I’ve got to be honest and admit that I’m not too familiar with the work of Colson Whitehead and Teju Cole, the final two writers in Miller’s story, but his inclusion of them has aroused my interest. I liked his description of Whitehead as “pot-smoking Mad Hatter,” and the fact that he mocks those writers “who draw profound meanings from walking across Brooklyn Bridge.” As for Cole’s prose style, “it has nothing in common with Whitehead’s. It is dry, witty, and ornate.” Miller suggests comparisons between Elizabeth Hardwick’s Sleepless Nights and Cole’s Open City, and says that both novels are about “the ruminations of a deracinated New York – a person who has come to the city from somewhere else.” From what Miller says, I’m inclined to want to read both Colson Whitehead and Teju Cole.

In conclusion, Miller quotes Jeff Speck as saying that “walkability is the key to a city’s viability.

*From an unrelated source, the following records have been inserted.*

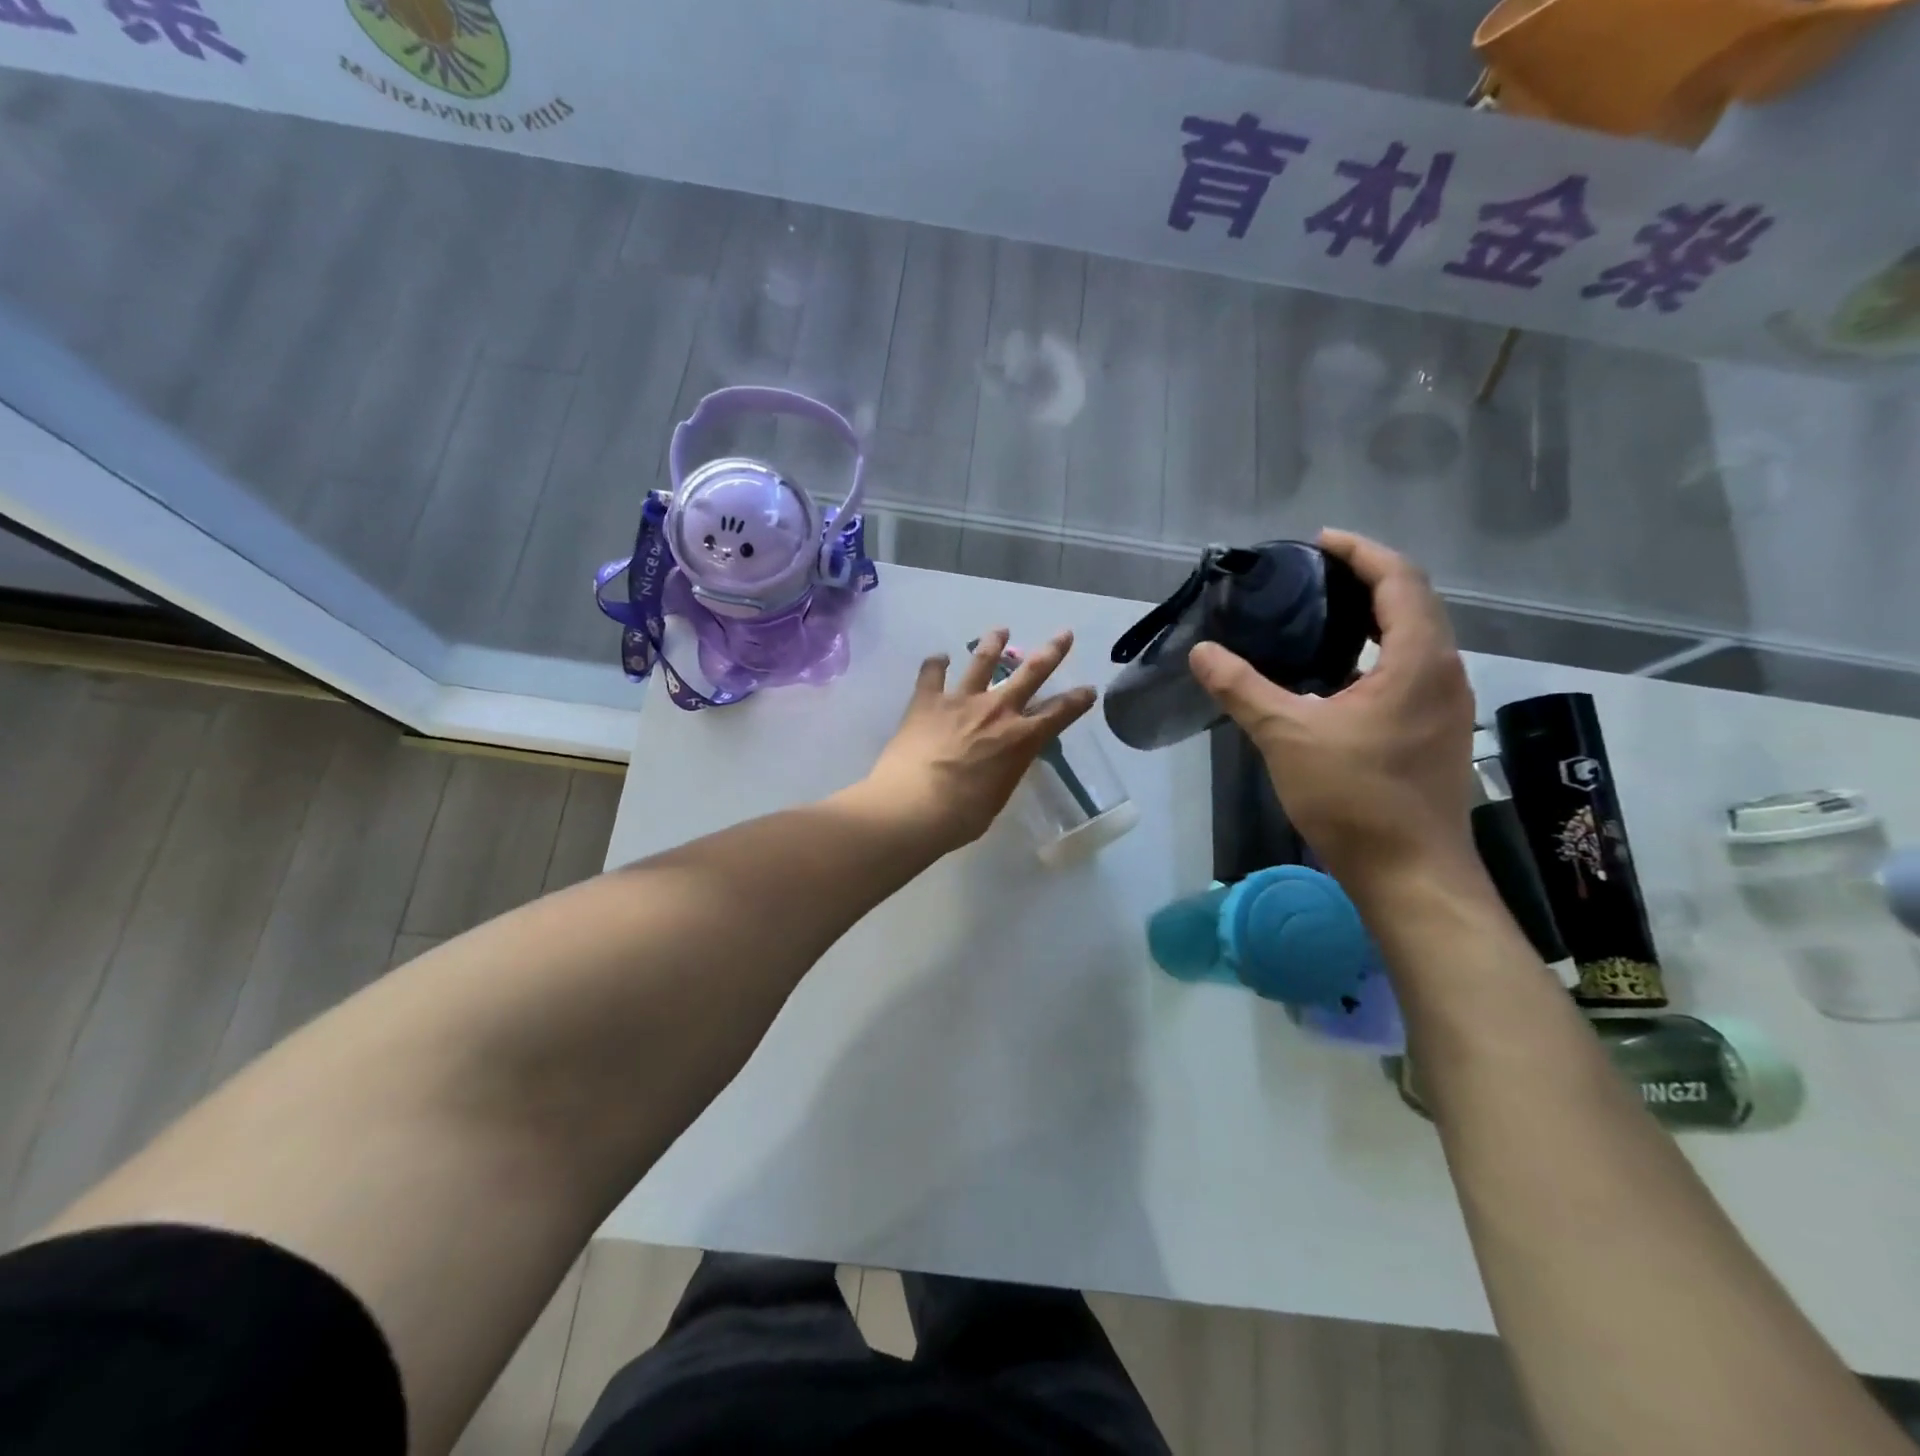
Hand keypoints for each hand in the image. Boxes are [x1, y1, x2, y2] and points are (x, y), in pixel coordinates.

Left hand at [862, 628, 1097, 851]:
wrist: (913, 805)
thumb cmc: (961, 815)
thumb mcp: (997, 796)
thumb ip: (1004, 771)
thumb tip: (999, 763)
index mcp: (1021, 739)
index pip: (1059, 714)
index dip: (1077, 701)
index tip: (1088, 689)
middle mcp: (996, 710)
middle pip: (1031, 673)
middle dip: (1052, 652)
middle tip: (1064, 634)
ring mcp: (961, 700)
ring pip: (982, 662)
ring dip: (994, 644)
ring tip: (1000, 631)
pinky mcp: (927, 700)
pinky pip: (932, 673)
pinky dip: (936, 663)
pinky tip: (939, 657)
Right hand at [1189, 529, 1476, 888]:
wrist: (1411, 873)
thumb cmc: (1354, 798)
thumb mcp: (1287, 736)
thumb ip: (1242, 688)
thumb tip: (1201, 652)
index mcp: (1417, 660)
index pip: (1400, 580)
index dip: (1361, 552)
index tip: (1319, 541)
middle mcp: (1444, 672)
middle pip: (1414, 602)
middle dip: (1369, 578)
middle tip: (1315, 574)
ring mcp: (1448, 704)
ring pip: (1417, 638)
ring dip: (1377, 615)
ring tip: (1324, 613)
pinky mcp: (1439, 732)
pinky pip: (1413, 669)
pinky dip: (1380, 651)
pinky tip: (1340, 672)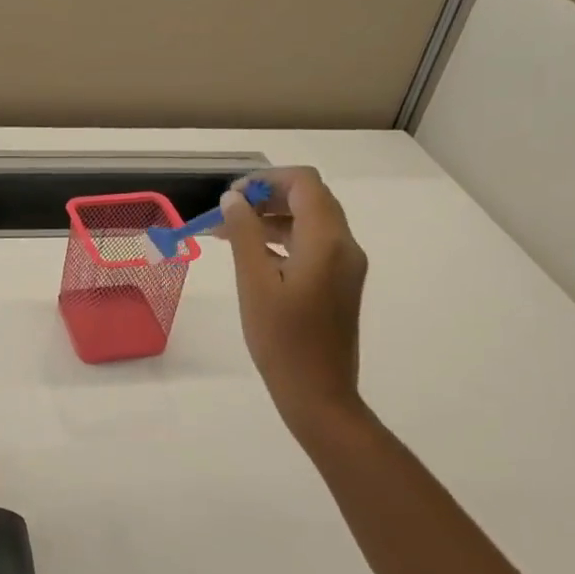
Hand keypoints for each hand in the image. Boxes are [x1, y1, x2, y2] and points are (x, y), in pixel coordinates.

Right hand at [219, 168, 371, 436]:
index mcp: (327, 241)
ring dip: (273, 217)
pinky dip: (284, 238)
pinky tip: (253, 254)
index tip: (233, 196)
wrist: (319, 394)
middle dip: (268, 196)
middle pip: (310, 198)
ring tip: (230, 232)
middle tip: (228, 211)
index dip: (267, 179)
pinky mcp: (340, 282)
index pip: (304, 183)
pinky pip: (313, 244)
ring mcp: (346, 265)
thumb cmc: (281, 340)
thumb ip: (245, 234)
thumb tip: (234, 199)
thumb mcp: (255, 283)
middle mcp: (345, 245)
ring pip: (311, 221)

The more walkable a city is, the greater the likelihood that it will thrive.” My own observations of various cities in Britain, France, Spain, Holland, and elsewhere, would seem to support Speck’s comments. But Miller, as I noted at the start of this review, wonders if flaneurs are a dying breed.  Will the physical appearance of the city decline because no-one sees or cares anymore about what is happening to it? Will oddities of human behaviour go unnoticed? Will no-one pause to talk unless it’s to someone holding another bit of communication equipment miles away?   Perhaps it won’t be as bad as that, and there will always be those who do bother to take note of what is there in front of their eyes. And who will delight in the sights and sounds they experience.

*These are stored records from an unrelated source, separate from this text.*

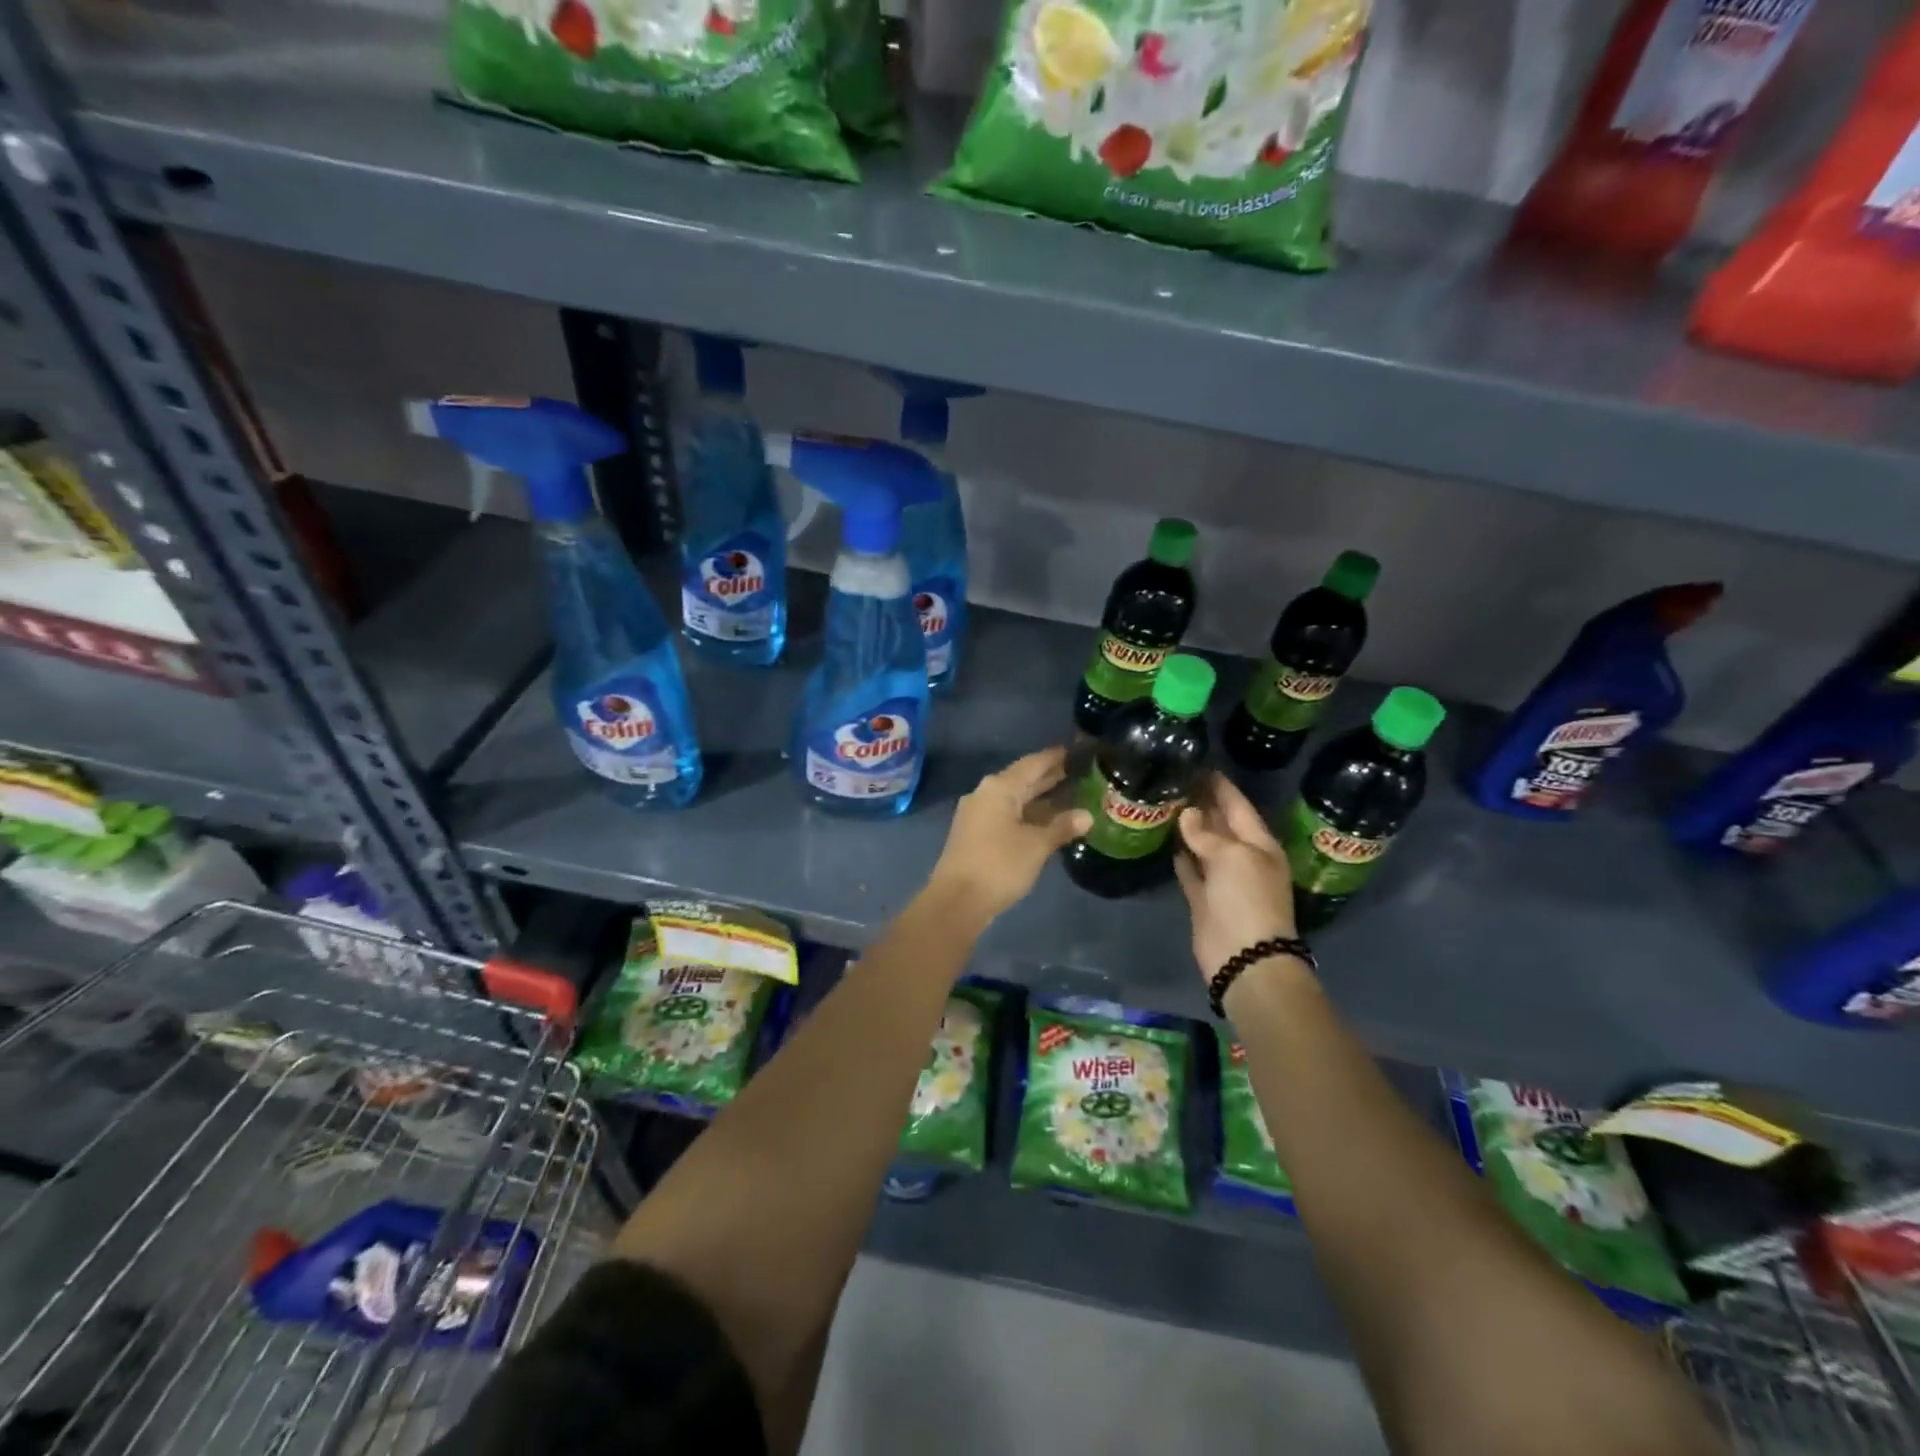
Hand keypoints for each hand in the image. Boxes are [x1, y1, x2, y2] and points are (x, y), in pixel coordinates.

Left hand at [929, 747, 1091, 921]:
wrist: (957, 900)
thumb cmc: (999, 865)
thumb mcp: (1037, 845)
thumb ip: (1062, 827)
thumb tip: (1087, 815)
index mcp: (999, 787)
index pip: (1033, 764)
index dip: (1056, 758)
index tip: (1078, 751)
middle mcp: (985, 793)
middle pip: (1022, 779)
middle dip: (1050, 777)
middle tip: (1080, 772)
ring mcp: (977, 814)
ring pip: (1015, 799)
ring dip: (1040, 799)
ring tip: (1071, 796)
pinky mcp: (975, 833)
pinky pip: (1007, 815)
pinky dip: (1028, 815)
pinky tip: (1047, 822)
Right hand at [1174, 773, 1298, 981]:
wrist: (1244, 956)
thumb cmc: (1247, 898)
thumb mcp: (1233, 856)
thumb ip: (1207, 834)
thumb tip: (1187, 814)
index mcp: (1260, 844)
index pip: (1238, 806)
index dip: (1221, 787)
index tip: (1199, 766)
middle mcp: (1242, 858)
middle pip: (1221, 825)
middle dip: (1202, 804)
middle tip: (1175, 780)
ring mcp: (1222, 880)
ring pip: (1203, 846)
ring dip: (1188, 828)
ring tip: (1165, 803)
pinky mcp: (1203, 899)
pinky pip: (1190, 871)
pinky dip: (1180, 857)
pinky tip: (1165, 840)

Stephen Miller’s Walking New York is a lively book and should appeal to both the sedentary stroller who likes to wander New York from the comfort of an armchair, or know what it was like in the past, and the more-active person who wants to not only read about the city but also experience it physically. And it has things to say to anyone interested generally in American literature.  But if you do go for a walk, whether locally or in New York, leave your gadgets at home and look around you.